Trecho citado

■ ■ ■ ■

O parlamento indígena
Há certas idéias absurdas que é melhor atalhar no nascedouro. Uma delas é a do presidente da Funai, Mércio Pereira Gomes, defendida em entrevista concedida à jornalista Mariana Caetano e publicada domingo pelo Estado, de criar um Parlamento Indígena - isso mesmo, um Poder Legislativo constituído exclusivamente por indígenas. O embrião da instituição seria a Conferência Nacional dos Povos Indígenas, que a Funai promoverá em abril, reunindo 750 delegados de 230 "povos". Em seguida, segundo os planos do presidente da Funai, seriam criadas cotas para índios no Congresso Nacional e, em cinco anos, calcula ele, o Parlamento Indígena estaria consolidado.
A menos que não atribua às palavras que pronuncia o seu significado exato - e não imagine as conseqüências das idéias que prega -, o presidente da Funai está preparando a secessão do País. Pois não se concebe a criação de um parlamento étnico, funcionando à parte do Congresso Nacional, a não ser para dar autonomia política a seus representados.

■ ■ ■ ■

Bloco de dados
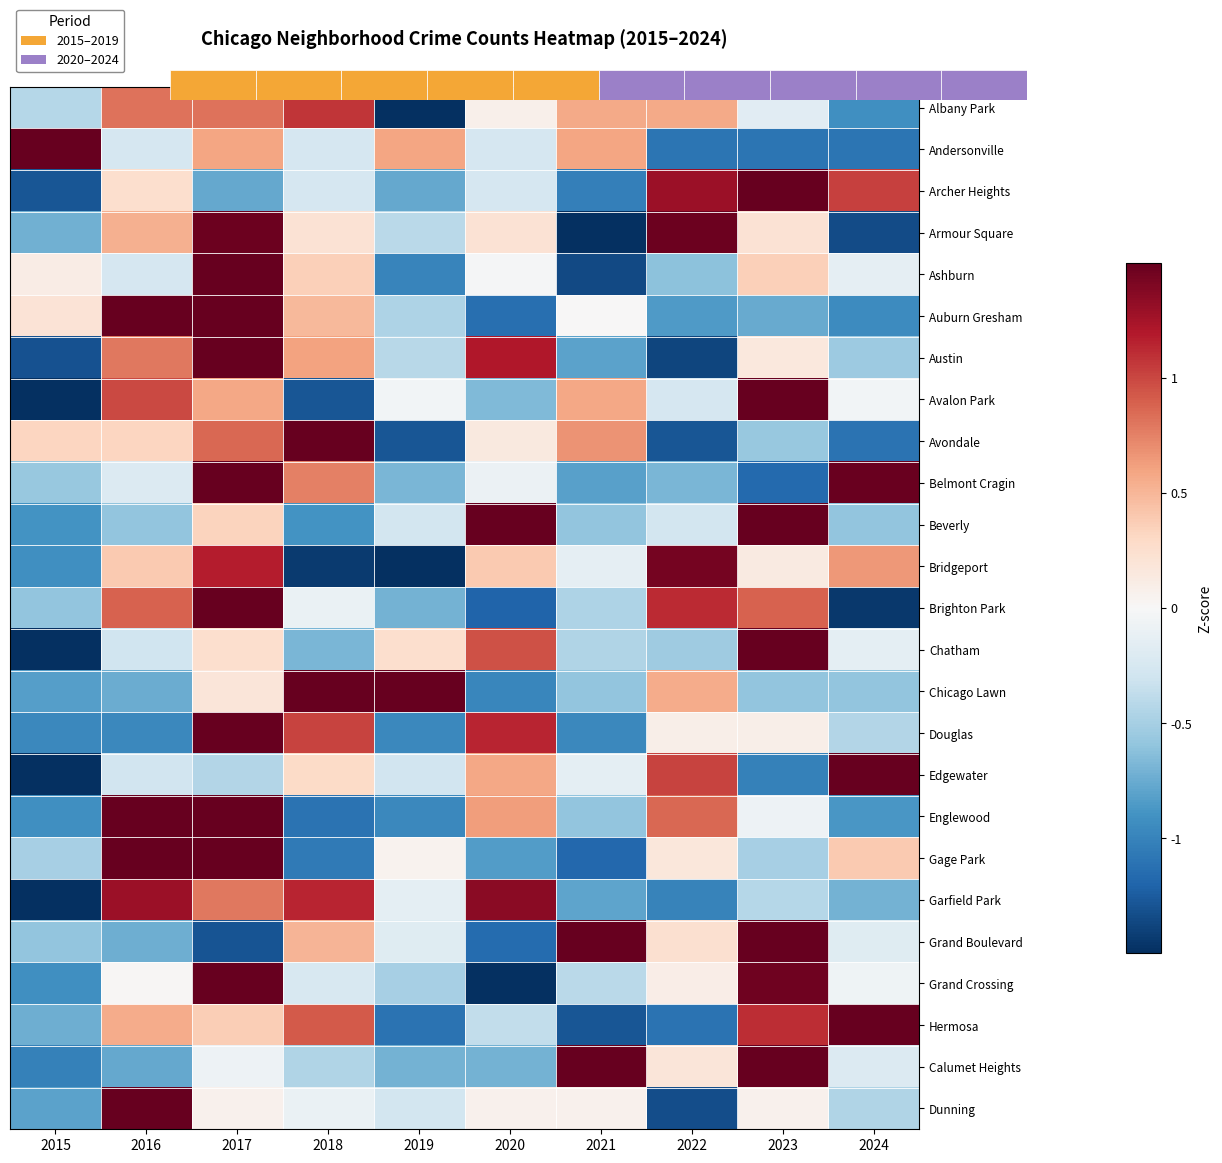

What is the difference between the highest and lowest values at 2024?

3.5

■ ■ ■ ■

O que se pede
Pode copiar, do texto sobre o parlamento indígena, o trecho que vai de "A menos que" até "a seus representados."?

Resultado do exercício
A menos que não atribua às palavras que pronuncia o seu significado exato - e não imagine as conseqüências das idéias que prega -, o presidente da Funai está preparando a secessão do País. Pois não se concebe a criação de um parlamento étnico, funcionando à parte do Congresso Nacional, a não ser para dar autonomia política a seus representados.